[[ TEXT open ]]
You built an agent. It calls GPT-4, Claude, or Gemini. It works. You deploy it. And now it can spend unlimited money with zero oversight.

There's no built-in way to say "stop at $5" in OpenAI's SDK. Or Anthropic's. Or Google's. And no agent framework — LangChain, CrewAI, Vercel AI SDK — adds one for you.

This tutorial fixes that. By the end, your agent will have hard cost ceilings enforced on every single LLM call.

What you'll get

  • A per-run budget cap (e.g. kill this run if it exceeds $5)

  • A daily budget cap (e.g. kill all runs if today's total exceeds $50)

  • Real-time cost tracking across providers

  • A full trace of every LLM call with cost attribution

  • Zero changes to your existing LLM code

Python

Step 1: Install

Step 2: Wrap your agent

Before:

def my_agent(task: str):
    client = openai.OpenAI()
    response = client.chat.completions.create(
        model="gpt-4o",
        messages=[{"role": "user", "content": task}]
    )
    return response.choices[0].message.content

After:

import wickd

@wickd.agent(budget=wickd.Budget(per_run=5.00, daily=50.00))
def my_agent(task: str):
    client = openai.OpenAI()
    response = client.chat.completions.create(
        model="gpt-4o",
        messages=[{"role": "user", "content": task}]
    )
    return response.choices[0].message.content

my_agent.run("Summarise yesterday's tickets")
[[ TEXT closed ]]
[[ STORED DATA open ]]
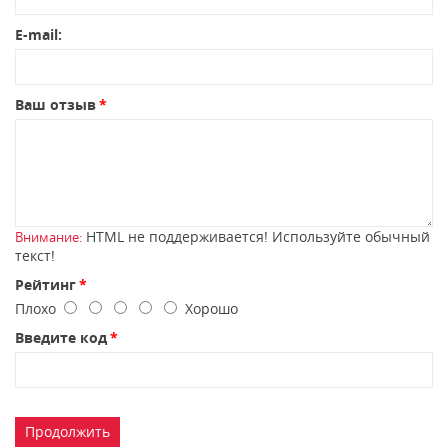
E-mail:
Ваш отзыв
HTML не поддерживается! Используйте обычный
Внимание:
текст!
Рейтинг
Плохо
Хорошо
Введите код
Продолжить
[[ STORED DATA closed ]]
*WORK ORDER:*
Continue the tutorial on putting budget caps on an LLM agent, starting right after the line that runs my_agent on "Summarise yesterday's tickets".

*RESULT OF THE EXERCISE:*
That's it. One import, one decorator, call .run() instead of calling the function directly.

Step 3: See it work

[wickd] my_agent | $0.0043 cost | 1 calls | budget: $0.0043/$5.00 | 1203ms | trace: a1b2c3d4

Every run prints a summary. If the budget is exceeded mid-run, execution stops immediately:

[wickd] my_agent | BUDGET EXCEEDED | $5.01/$5.00 | 847 calls | killed

TypeScript

Step 1: Install

npm

Step 2: Wrap your agent

Before:

async function myAgent(task: string) {
  const client = new OpenAI();
  const response = await client.chat.completions.create({
    model: "gpt-4o",
    messages: [{ role: "user", content: task }],
  });
  return response.choices[0].message.content;
}

After:

import { agent, Budget } from "wickd";

const myAgent = agent({
  fn: async (task: string) => {
    const client = new OpenAI();
    const response = await client.chat.completions.create({
      model: "gpt-4o",
      messages: [{ role: "user", content: task }],
    });
    return response.choices[0].message.content;
  },
  budget: new Budget({ perRun: 5.0, daily: 50.0 }),
});

await myAgent.run("Summarise yesterday's tickets");

Same idea. Your LLM code stays untouched. Wickd patches the SDK under the hood and tracks every call.

Zero-code alternative: the proxy

If you don't want to touch your agent code at all, Wickd ships a local proxy:

pip install wickd-ai
wickd start --budget-per-run 5.00 --budget-daily 50

Then point your SDK at it:

export OPENAI_BASE_URL=http://localhost:4319/openai/v1
export ANTHROPIC_BASE_URL

Every LLM call now runs through the proxy. Budgets enforced. Traces collected. No code changes.

Adding notifications

You probably want to know when a budget is hit. Wickd supports console, Slack, and webhook handlers:

@wickd.agent(
    budget=wickd.Budget(per_run=5.00, daily=50.00),
    on_budget_kill=wickd.notify.slack("https://hooks.slack.com/..."),
)
def my_agent(task: str):
    ...

Adding approval gates

For agents that do risky things — database writes, sending emails, deploying code — you can require human approval:

@wickd.approval("database_write")
def update_user_record(user_id, data):
    db.update(user_id, data)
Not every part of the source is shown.